**WHAT TO DO:** Work out how many lines in the listing below include the word "akku"; answer with the number alone.

**THE RECORDS:**
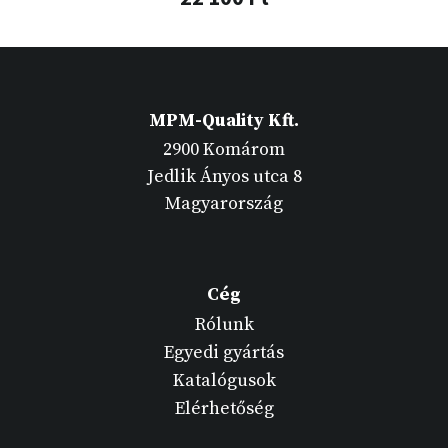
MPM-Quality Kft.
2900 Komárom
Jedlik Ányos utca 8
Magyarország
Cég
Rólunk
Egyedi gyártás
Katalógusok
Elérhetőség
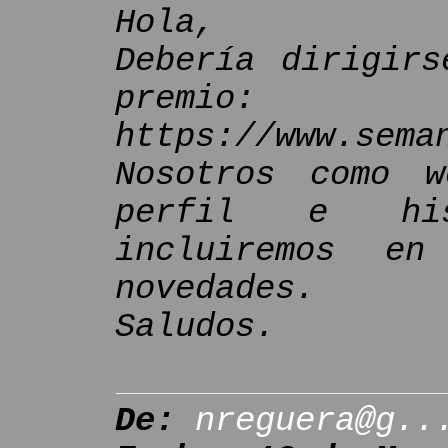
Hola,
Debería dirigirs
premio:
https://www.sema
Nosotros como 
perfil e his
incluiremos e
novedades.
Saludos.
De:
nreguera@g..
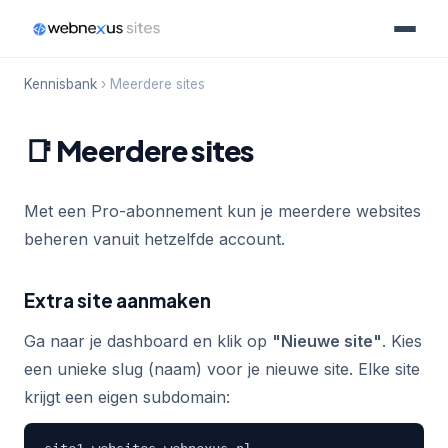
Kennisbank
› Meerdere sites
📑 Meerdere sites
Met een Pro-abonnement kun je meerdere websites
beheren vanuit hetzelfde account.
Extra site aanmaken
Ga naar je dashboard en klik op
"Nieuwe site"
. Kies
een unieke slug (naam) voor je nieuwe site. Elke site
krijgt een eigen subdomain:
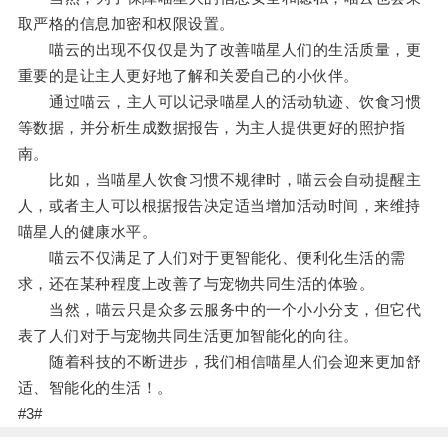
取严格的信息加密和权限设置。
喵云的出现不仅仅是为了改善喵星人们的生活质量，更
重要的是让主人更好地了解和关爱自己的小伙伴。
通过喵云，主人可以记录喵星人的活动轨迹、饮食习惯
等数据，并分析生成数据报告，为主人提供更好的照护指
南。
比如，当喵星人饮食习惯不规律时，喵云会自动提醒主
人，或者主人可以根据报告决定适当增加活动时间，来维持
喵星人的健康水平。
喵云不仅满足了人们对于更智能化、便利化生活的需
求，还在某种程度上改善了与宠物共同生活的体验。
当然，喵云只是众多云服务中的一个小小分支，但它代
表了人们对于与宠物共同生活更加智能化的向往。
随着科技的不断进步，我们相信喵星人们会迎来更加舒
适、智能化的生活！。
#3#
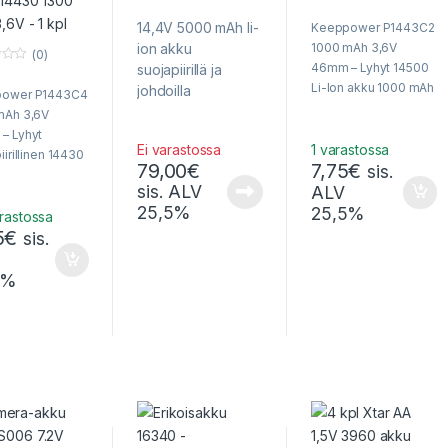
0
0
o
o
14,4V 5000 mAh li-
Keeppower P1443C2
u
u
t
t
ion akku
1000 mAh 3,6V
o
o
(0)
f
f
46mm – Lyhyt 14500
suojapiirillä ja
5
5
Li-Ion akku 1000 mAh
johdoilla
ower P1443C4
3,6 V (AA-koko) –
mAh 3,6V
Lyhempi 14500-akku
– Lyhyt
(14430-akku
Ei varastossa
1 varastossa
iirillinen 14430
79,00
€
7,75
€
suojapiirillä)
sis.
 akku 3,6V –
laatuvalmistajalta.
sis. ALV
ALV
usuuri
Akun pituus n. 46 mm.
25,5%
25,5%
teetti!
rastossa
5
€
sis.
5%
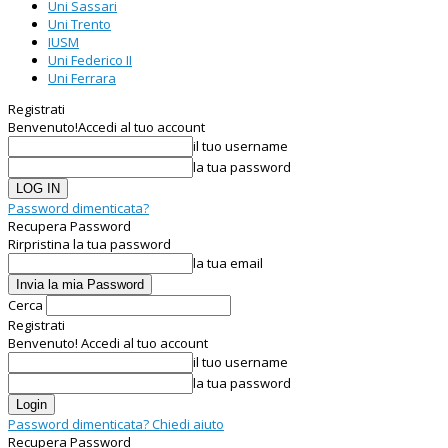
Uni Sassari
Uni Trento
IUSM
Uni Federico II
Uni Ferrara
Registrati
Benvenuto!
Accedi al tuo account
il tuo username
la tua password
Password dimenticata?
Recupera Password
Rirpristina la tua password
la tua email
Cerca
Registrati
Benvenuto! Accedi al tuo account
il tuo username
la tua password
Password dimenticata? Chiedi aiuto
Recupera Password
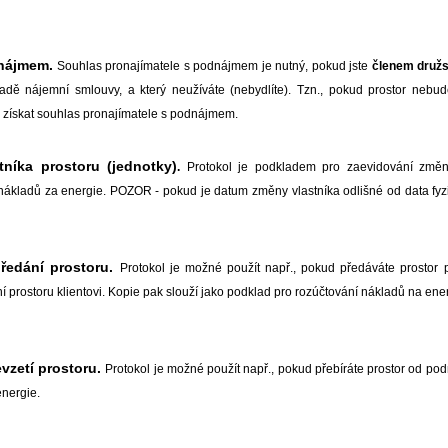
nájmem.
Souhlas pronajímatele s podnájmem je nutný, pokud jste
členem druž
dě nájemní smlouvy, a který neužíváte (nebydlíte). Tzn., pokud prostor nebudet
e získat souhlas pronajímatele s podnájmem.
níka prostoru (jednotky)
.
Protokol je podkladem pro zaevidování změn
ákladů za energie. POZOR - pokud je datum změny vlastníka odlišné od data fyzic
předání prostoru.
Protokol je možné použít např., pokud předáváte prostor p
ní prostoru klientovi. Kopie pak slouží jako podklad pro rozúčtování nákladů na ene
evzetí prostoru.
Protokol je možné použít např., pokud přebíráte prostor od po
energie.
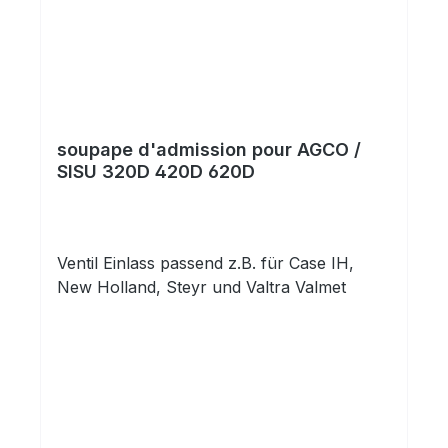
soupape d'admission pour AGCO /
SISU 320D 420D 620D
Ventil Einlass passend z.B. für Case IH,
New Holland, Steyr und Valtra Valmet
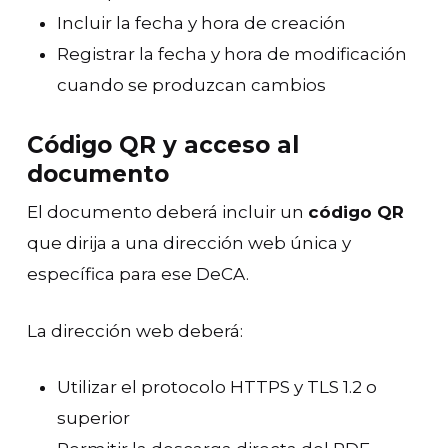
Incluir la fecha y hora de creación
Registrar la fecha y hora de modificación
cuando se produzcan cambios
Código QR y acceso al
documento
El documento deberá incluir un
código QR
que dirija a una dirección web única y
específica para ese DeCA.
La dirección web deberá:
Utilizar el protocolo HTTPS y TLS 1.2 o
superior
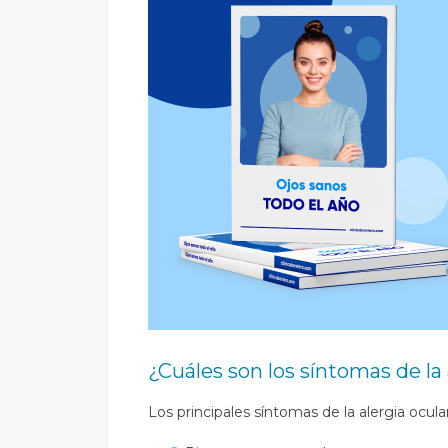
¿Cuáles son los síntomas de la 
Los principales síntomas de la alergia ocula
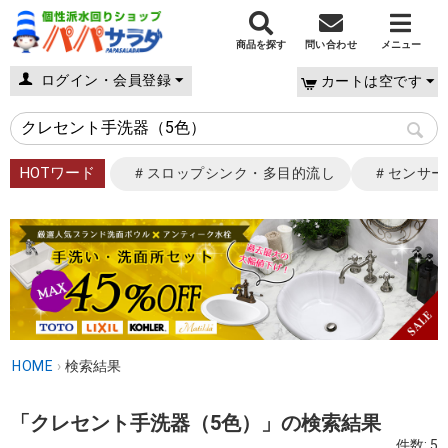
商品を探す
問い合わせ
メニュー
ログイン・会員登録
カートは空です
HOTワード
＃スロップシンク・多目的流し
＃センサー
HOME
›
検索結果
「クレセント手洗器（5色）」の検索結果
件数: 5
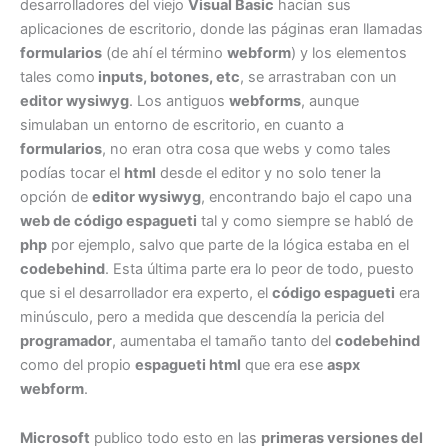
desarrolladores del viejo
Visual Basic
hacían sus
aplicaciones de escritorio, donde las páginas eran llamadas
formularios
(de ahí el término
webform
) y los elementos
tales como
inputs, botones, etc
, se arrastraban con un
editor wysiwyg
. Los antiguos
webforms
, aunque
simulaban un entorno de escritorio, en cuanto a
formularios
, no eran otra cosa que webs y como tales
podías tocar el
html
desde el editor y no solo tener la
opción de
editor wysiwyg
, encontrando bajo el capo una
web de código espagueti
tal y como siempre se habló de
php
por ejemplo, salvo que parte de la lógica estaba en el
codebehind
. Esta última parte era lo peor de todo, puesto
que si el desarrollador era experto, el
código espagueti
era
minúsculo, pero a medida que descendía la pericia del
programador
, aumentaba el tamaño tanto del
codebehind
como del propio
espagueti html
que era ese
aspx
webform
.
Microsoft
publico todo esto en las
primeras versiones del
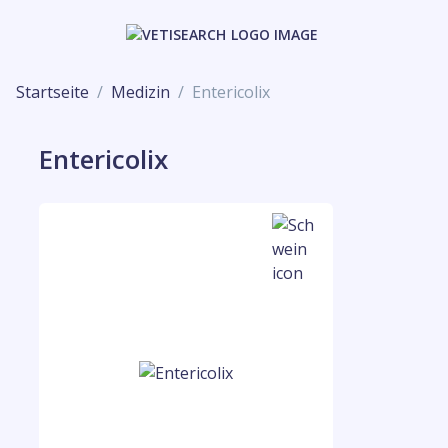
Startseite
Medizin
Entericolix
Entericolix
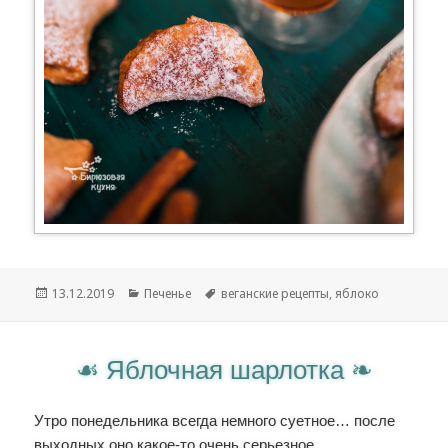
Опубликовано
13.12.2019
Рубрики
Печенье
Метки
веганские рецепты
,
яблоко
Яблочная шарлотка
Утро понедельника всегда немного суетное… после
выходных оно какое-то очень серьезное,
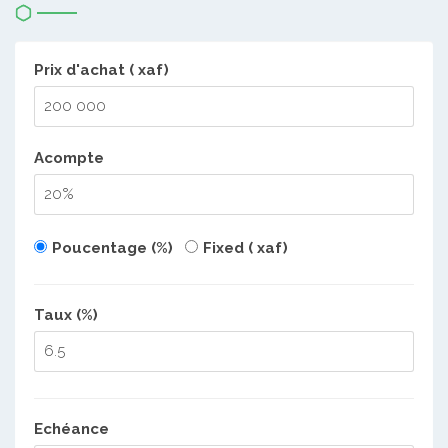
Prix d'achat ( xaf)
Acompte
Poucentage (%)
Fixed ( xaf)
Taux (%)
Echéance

**SOLUTION FOR THIS TASK:** 5